• GIVEN REQUEST A
In the court opinion passage, starting at "The defendant and" and ending at "from the judgment.", swap "imprisonment" for "confinement" and write out the result.

• EXCERPT TO READ
┄┄┄┄┄┄┄┄┄┄┄┄┄┄┄┄┄┄┄┄

The defendant and appellant herein was convicted of murder in the second degree and sentenced to an indeterminate term of imprisonment of not less than ten nor more than twenty-five years. This appeal is taken from the judgment.
The first assignment of error is directed against the action of the court in overruling and denying appellant’s challenge to the juror, John W. Fredericks, upon the grounds of both actual and implied bias. Based upon the record showing the examination of the juror, we think the court properly denied the challenge. There is another reason, however, in this case why the appellant’s contention is not well taken, and that is *666that he failed to exercise all of his peremptory challenges and left this man on the jury. (State v. Gordon, 5 Ida. 297, 48 Pac. 1061; State v. McGraw, 6 Ida. 635, 59 Pac. 178.) After verdict and judgment the appellant moved for a new trial and set up the disqualification of the juror Fredericks, and alleged that .he was biased and prejudiced against the appellant, and produced affidavits to the effect that he had made the statement prior to being accepted on the jury that the defendant “ought to be hung.” These affidavits were denied by an affidavit of the juror, and in addition to that the state filed a number of affidavits from the juror’s neighbors to the effect that he was a man of high standing and in good repute among his neighbors and acquaintances for truth, honesty and integrity. The showing made by appellant was not sufficient to either require or warrant the granting of a new trial. The eases of State v. Davis, 6 Ida. 159, 53 Pac. 678, and State v. Marren, 17 Ida. 766, 134 Am. St. 286, 107 Pac. 993, are decisive of this question.

┄┄┄┄┄┄┄┄┄┄┄┄┄┄┄┄┄┄┄┄

• MATERIAL FOR THIS EXERCISE
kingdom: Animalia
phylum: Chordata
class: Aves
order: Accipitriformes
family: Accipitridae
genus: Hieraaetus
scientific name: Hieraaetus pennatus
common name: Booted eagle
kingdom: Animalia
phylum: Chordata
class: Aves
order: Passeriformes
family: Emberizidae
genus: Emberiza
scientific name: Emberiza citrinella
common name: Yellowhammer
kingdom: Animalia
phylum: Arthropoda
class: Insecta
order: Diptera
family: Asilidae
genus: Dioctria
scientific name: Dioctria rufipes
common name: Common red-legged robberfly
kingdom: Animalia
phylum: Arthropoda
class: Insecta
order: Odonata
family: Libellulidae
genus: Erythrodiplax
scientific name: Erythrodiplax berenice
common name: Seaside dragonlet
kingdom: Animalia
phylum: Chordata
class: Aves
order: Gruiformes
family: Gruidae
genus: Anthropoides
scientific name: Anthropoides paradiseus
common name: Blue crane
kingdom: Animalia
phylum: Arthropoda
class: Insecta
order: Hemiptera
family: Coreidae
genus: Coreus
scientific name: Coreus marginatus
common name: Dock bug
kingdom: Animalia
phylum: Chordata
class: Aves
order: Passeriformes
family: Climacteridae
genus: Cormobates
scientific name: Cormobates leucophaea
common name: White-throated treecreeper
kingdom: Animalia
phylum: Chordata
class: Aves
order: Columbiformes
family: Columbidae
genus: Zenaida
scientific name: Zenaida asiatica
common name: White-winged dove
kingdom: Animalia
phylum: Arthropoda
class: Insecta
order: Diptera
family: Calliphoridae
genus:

┄┄┄┄┄┄┄┄┄┄┄┄┄┄┄┄┄┄┄┄

• GIVEN REQUEST B
Print the rows word for word, starting at the first line of the rows and ending with the line that contains "genus: Erythrodiplax".

• FINAL RESULT A
The defendant and appellant herein was convicted of murder in the second degree and sentenced to an indeterminate term of confinement of not less than ten nor more than twenty-five years. This appeal is taken from the judgment.

• FINAL RESULT B
kingdom: Animalia
phylum: Chordata
class: Aves
order: Accipitriformes
family: Accipitridae
genus: Hieraaetus
scientific name: Hieraaetus pennatus
common name: Booted eagle
kingdom: Animalia
phylum: Chordata
class: Aves
order: Passeriformes
family: Emberizidae
genus: Emberiza
scientific name: Emberiza citrinella
common name: Yellowhammer
kingdom: Animalia
phylum: Arthropoda
class: Insecta
order: Diptera
family: Asilidae
genus: Dioctria
scientific name: Dioctria rufipes
common name: Common red-legged robberfly
kingdom: Animalia
phylum: Arthropoda
class: Insecta
order: Odonata
family: Libellulidae
genus: Erythrodiplax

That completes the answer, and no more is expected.